"That's so; but there need not have been any war at all."
"There needn't, sir; but it made the U.S.A. all the same. The big event of the Franco-Prussian War wasn't the surrender at Sedan; it was the crowning of the German Emperor at Versailles. And in the Civil War—well, it made one nation of the Americans in the same way as the other did of the Germans."
"Well, Lootenant, if wars are just to make nations into one, what was the good of our wars with you?"
Jackson was getting over his self-consciousness, and it was dawning on him that the American Navy has a method of "drawing" very similar to that in use in his own.
"They were a lot of use," he protested. "We sent German troops against you, and you killed lots of them."
There was a general laugh.
"Say, Jackson," came a voice, "this little old country of yours isn't doing much with the Germans now except kill them.
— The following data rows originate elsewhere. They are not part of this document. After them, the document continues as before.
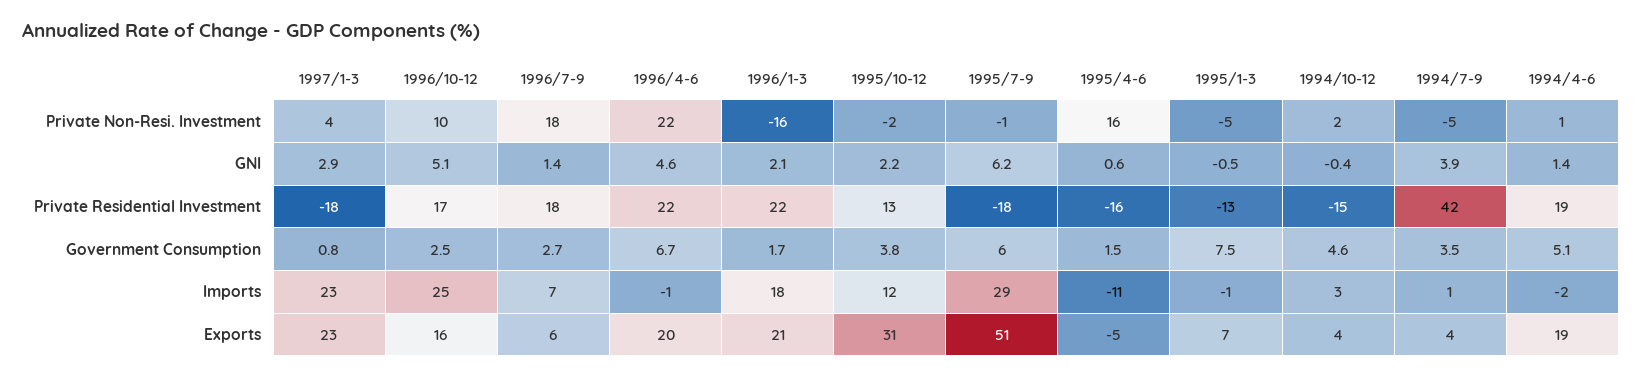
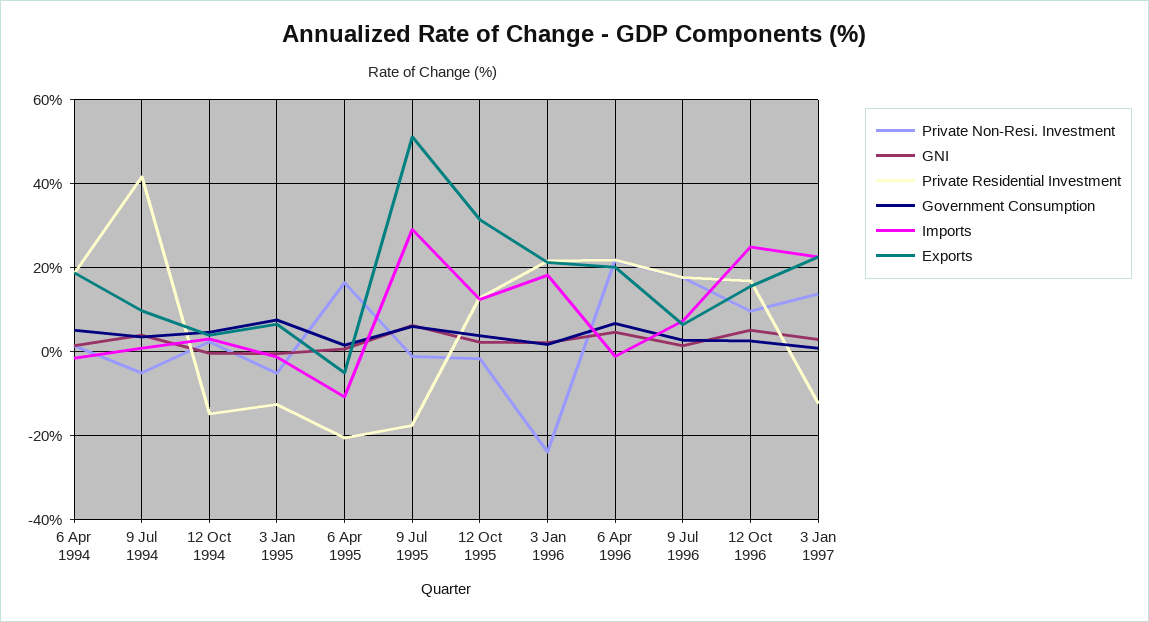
  {
    "Private Non-Resi. Investment": {
-     "1997/1-3": 4,
+     "1997/1-3": 14,
      "1996/10-12": 10,
      "1996/7-9": 18,
      "1996/4-6": 22,
-     "1996/1-3": -16,
+     "1996/1-3": -24,
      "1995/10-12": -2,
      "1995/7-9": -1,
      "1995/4-6": 16,
      "1995/1-3": -5,
      "1994/10-12": 2,
      "1994/7-9": -5,
      "1994/4-6": 1
    },
    "GNI": {
      "1997/1-3": 2.9,
      "1996/10-12": 5.1,
      "1996/7-9": 1.4,
      "1996/4-6": 4.6,
      "1996/1-3": 2.1,
      "1995/10-12": 2.2,
      "1995/7-9": 6.2,
      "1995/4-6": 0.6,
      "1995/1-3": -0.5,
      "1994/10-12": -0.4,
      "1994/7-9": 3.9,
      "1994/4-6": 1.4
    },
    "Private Residential Investment": {
-     "1997/1-3": -18,
+     "1997/1-3": -12,
      "1996/10-12": 17,
      "1996/7-9": 18,
      "1996/4-6": 22,
      "1996/1-3": 22,
      "1995/10-12": 13,
      "1995/7-9": -18,
-     "1995/4-6": -16,
+     "1995/4-6": -20,
      "1995/1-3": -13,
      "1994/10-12": -15,
      "1994/7-9": 42,
      "1994/4-6": 19
    },
    "Government Consumption": {
      "1997/1-3": 0.8,
      "1996/10-12": 2.5,
      "1996/7-9": 2.7,
      "1996/4-6": 6.7,
      "1996/1-3": 1.7,
      "1995/10-12": 3.8,
      "1995/7-9": 6,
      "1995/4-6": 1.5,
      "1995/1-3": 7.5,
      "1994/10-12": 4.6,
      "1994/7-9": 3.5,
      "1994/4-6": 5.1
    },
    "Imports": {
      "1997/1-3": 23,
      "1996/10-12": 25,
      "1996/7-9": 7,
      "1996/4-6": -1,
      "1996/1-3": 18,
      "1995/10-12": 12,
      "1995/7-9": 29,
      "1995/4-6": -11,
      "1995/1-3": -1,
      "1994/10-12": 3,
      "1994/7-9": 1,
      "1994/4-6": -2
    },
    "Exports": {
      "1997/1-3": 23,
      "1996/10-12": 16,
      "1996/7-9": 6,
      "1996/4-6": 20,
      "1996/1-3": 21,
      "1995/10-12": 31,
      "1995/7-9": 51,
      "1995/4-6": -5,
      "1995/1-3": 7,
      "1994/10-12": 4,
-     "1994/7-9": 4,
+     "1994/7-9": 10,
      "1994/4-6": 19
    }
  }

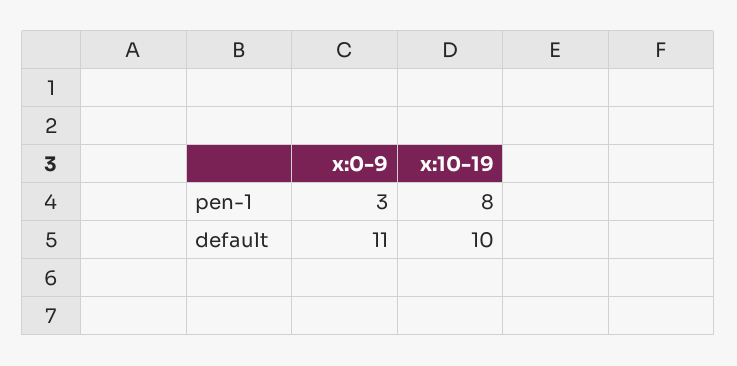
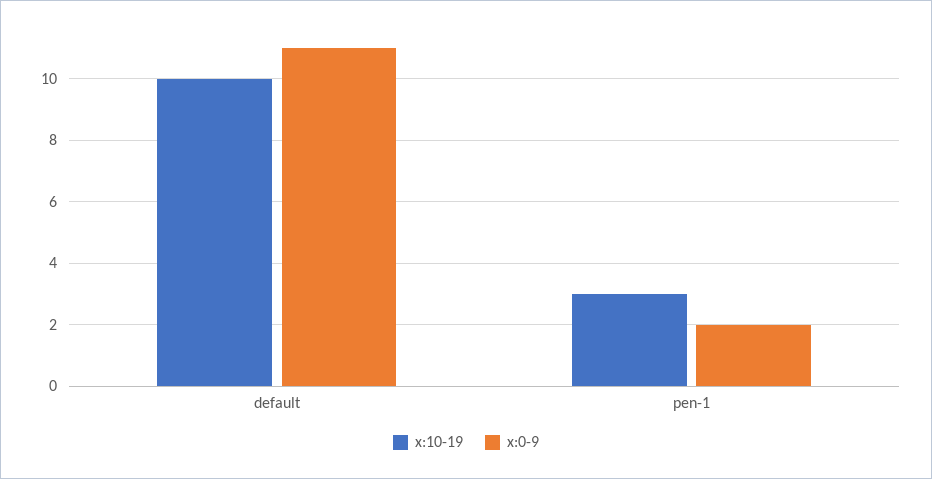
  {
    "x:0-9": {
-     "pen-1": 3,
+     "pen-1": 2,
      "default": 11
    },
    "x:10-19": {
-     "pen-1": 8,
+     "pen-1": 3,
      "default": 10
    }
  }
Say, she's great! You're doing all the work, and you've kept on telling us you're doing nix. Your papers just talk small, as if your Army was only a Yale-Princetown football crowd, and you were the coon and not the Big Stick of the bunch that's in it."
"Well, you see, we don't like talking about ourselves except to just buck our own people up."
Jackson's tone as he said this was, I regret to say, just what yours or mine would have been. It could only be described as "smug."
"You sure don't. We like to say what we're doing when we come from New York."